Analysts expected PayPal earnings of 88 cents per share on sales of $6.4 billion. A year earlier, PayPal was earning $1.22 per share on revenue of $6.03 billion. PayPal lowered 2022 guidance for earnings, revenue and total payments per share.
Analysts are debating whether the lowered guidelines represent a “clearing event” that could renew investor interest in the payment stocks.
“The reset was necessary to make the stock investable, but distinguishing between conservatism and fundamental pressures will be challenging in the near term,” Trevor Williams, an analyst at Jefferies, said in a note to clients.
PYPL Stock: Customer Growth Slowing
PYPL shares are up 3.2% to 85.23 in early trading today in the stock market. In Wednesday’s regular session, PYPL stock hit a fresh 52-week low.
“The sales increase in the first quarter is positive, as is — hopefully — the guidance reset,” said Dan Dolev, an analyst at Mizuho Securities, in a report. “However, given the slowdown (customer growth), disappointing Venmo stats, and questions about the future of the checkout button, we believe management needs to explain some things.”
Amid concerns about customer growth, the e-commerce company said it added 2.5 million consumer accounts in the first quarter, bringing its total to 429 million.

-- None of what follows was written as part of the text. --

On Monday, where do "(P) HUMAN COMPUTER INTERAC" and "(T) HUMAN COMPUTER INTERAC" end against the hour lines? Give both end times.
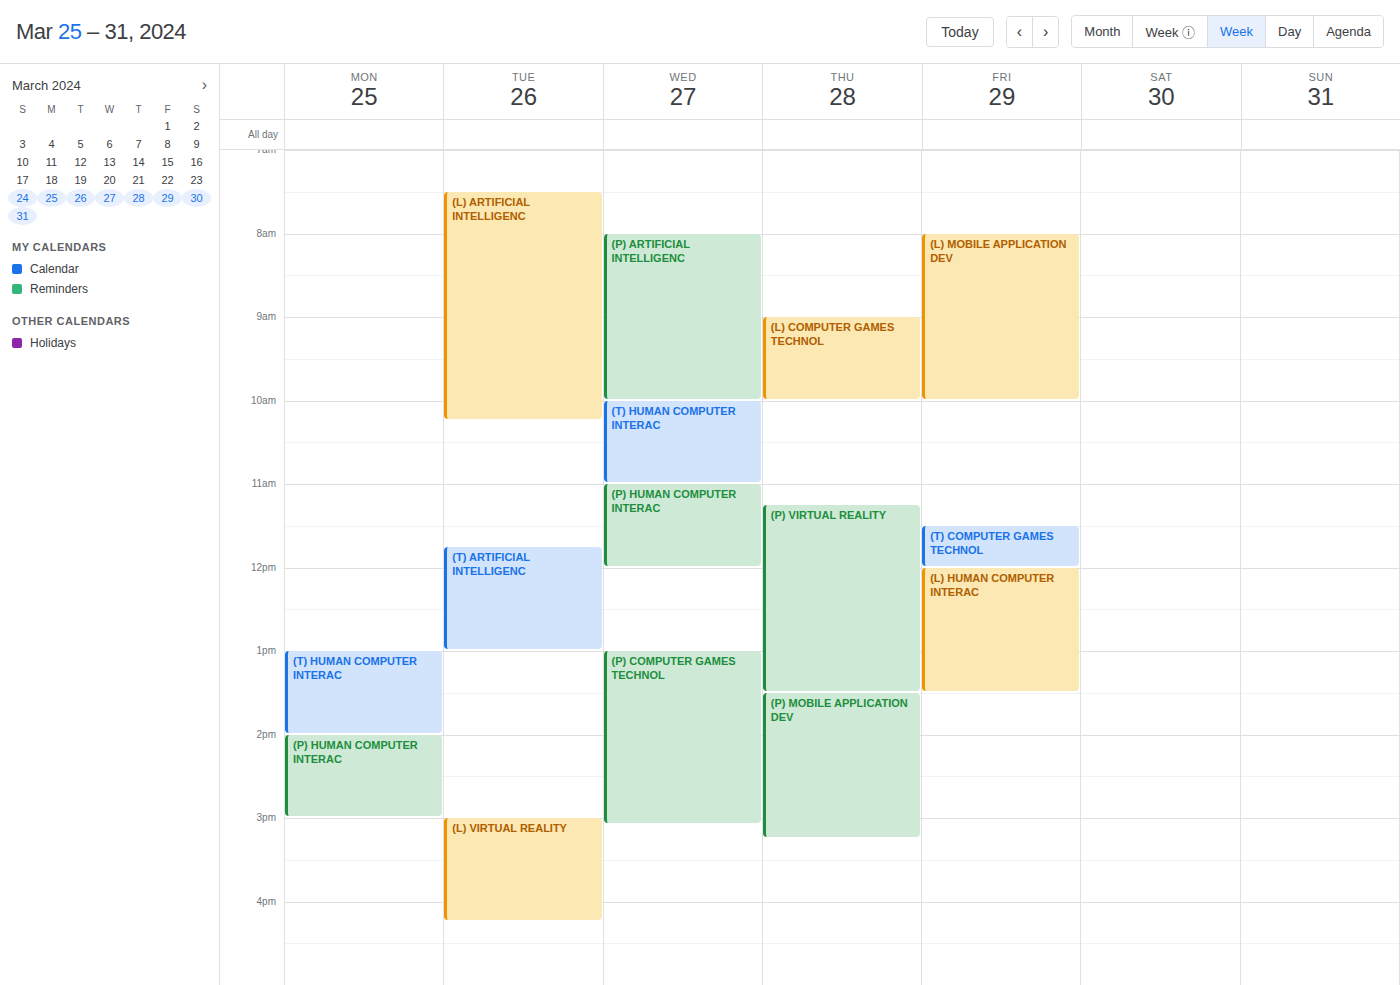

In the March quarter, total payment volume processed by merchant customers grew 13% to $323 billion, in line with estimates. Analysts had forecast a total payment volume of 322.6 billion US dollars.
PayPal stocks have a Relative Strength Rating of just 4 out of 99 best, according to the IBD Stock Checkup.
For 2022, PayPal is forecasting revenue growth in a range of 11% to 13% versus previous forecasts of 15% to 17% growth.
PayPal stock plummets in 2022
“Despite a generally good first quarter, PayPal sees a more dovish outlook for e-commerce overall, a decline in cross-border TPV, macro pressures and upcoming spending,” James Friedman, an analyst at Susquehanna, said in a report. “But with the network’s disclosures already showing a slowdown in e-commerce, these headwinds may already be priced into shares.”
Meanwhile, PayPal stock was down about 55% in 2022. Shares plunged in February after 2022 guidance missed estimates and the company abandoned five-year financial targets.
Also, Chief Financial Officer John Rainey plans to exit the online payments site for the retail giant Walmart (WMT).
Former Parent eBay (EBAY), which spun off PayPal in 2015, is almost done moving its payment processing from PayPal to Netherlands-based Adyen.